In February 2019, the Company entered into the Eighth Amendment and Waiver to the original agreement for its revolving credit facility dated August 4, 2016 (the “Tranche B Revolving Credit Facility”). In connection with the Tranche B Revolving Credit Facility, the Company incurred debt issuance costs and fees of approximately $3.1 million, which was being amortized over the life of the Tranche B Revolving Credit Facility, using the effective interest method. In connection with the issuance of the Senior Secured Notes, the Company incurred debt issuance costs and fees of approximately $14.3 million during the year ended December 31, 2019, which have been deferred and are being amortized over the life of the Senior Secured Notes, using the effective interest method.

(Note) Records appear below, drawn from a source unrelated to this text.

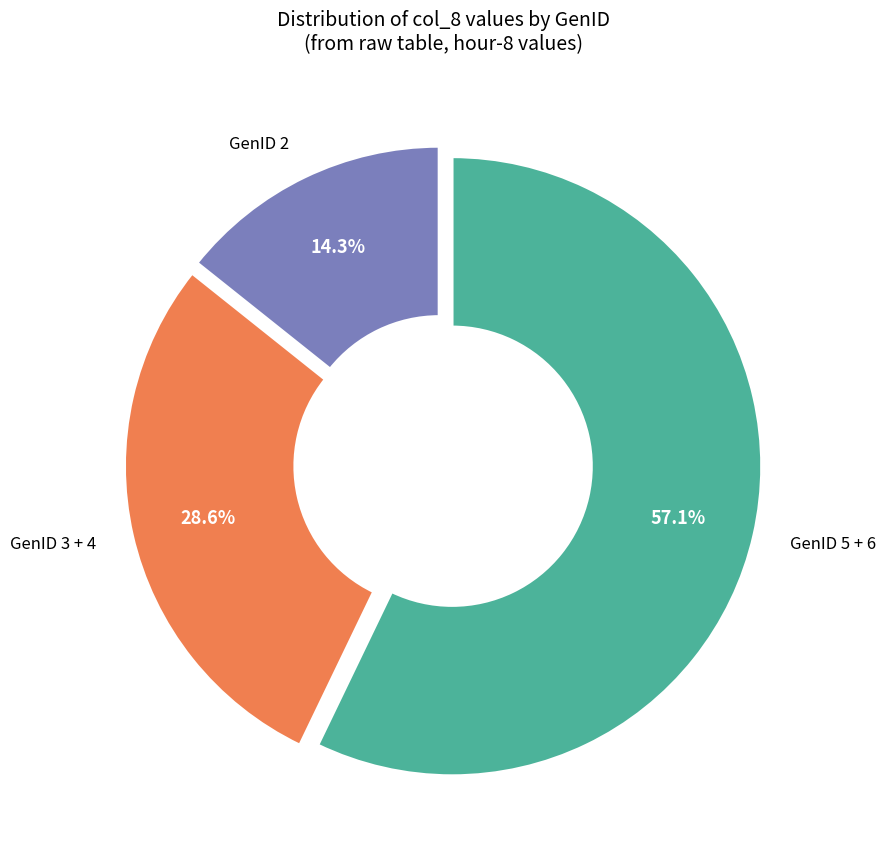

Is there a majority slice in this chart?

Yes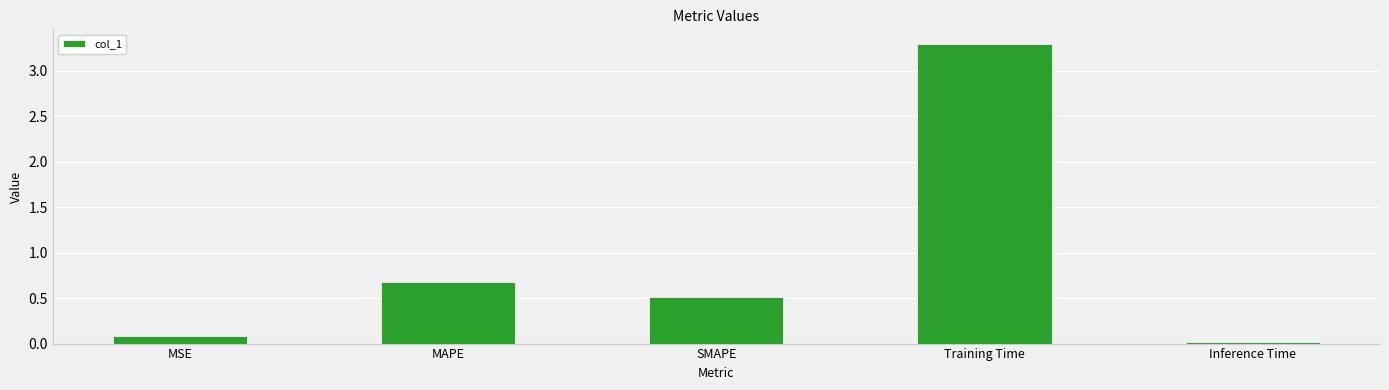

Where is the data nearest to the value 1?

MAPE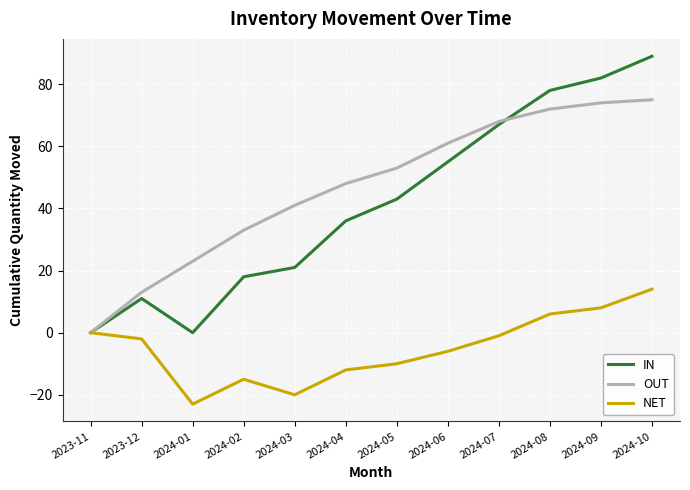

The value of OUT at 2024-04 is 48. True or false?

True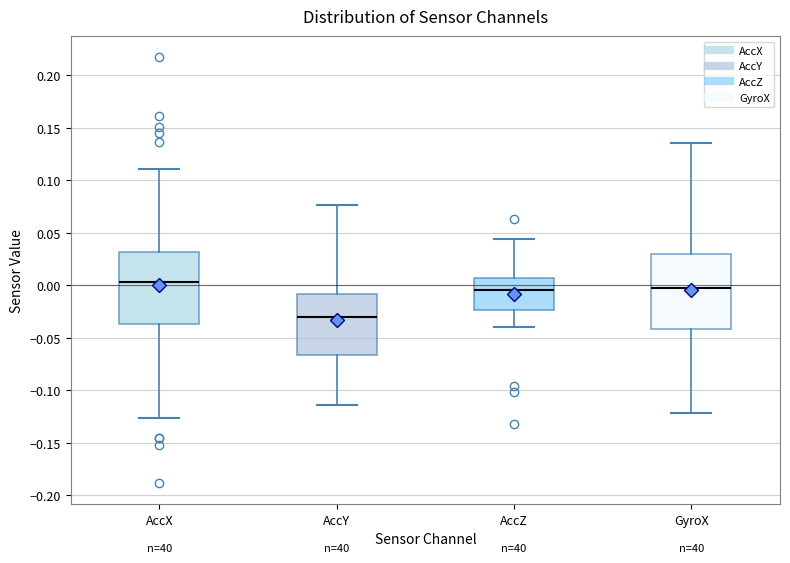

Reading left to right, transcribe this box plot: for each box, give where its median line is, the range the box spans, and where its two whiskers end, as read against the y-axis. The values are not printed on the chart, so give them approximately, as read against the axis.

AccX: median 0.005, box -0.035 to 0.030, whiskers -0.125 to 0.110
AccY: median -0.030, box -0.065 to -0.010, whiskers -0.115 to 0.075
AccZ: median -0.005, box -0.025 to 0.005, whiskers -0.040 to 0.045
GyroX: median -0.005, box -0.040 to 0.030, whiskers -0.120 to 0.135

In connection with the retirement of all of its revolving credit facilities and its $175.0 million 7.875% senior notes due 2021, the Company wrote-off unamortized deferred financing fees of $6.9 million, during the year ended December 31, 2019, which is presented in Loss on debt extinguishment in the accompanying consolidated statement of operations.

For the years ended December 31, 2019 and 2018, the Company recognized $7.3 million and $3.2 million of amortization of deferred financing fees on its various debt facilities.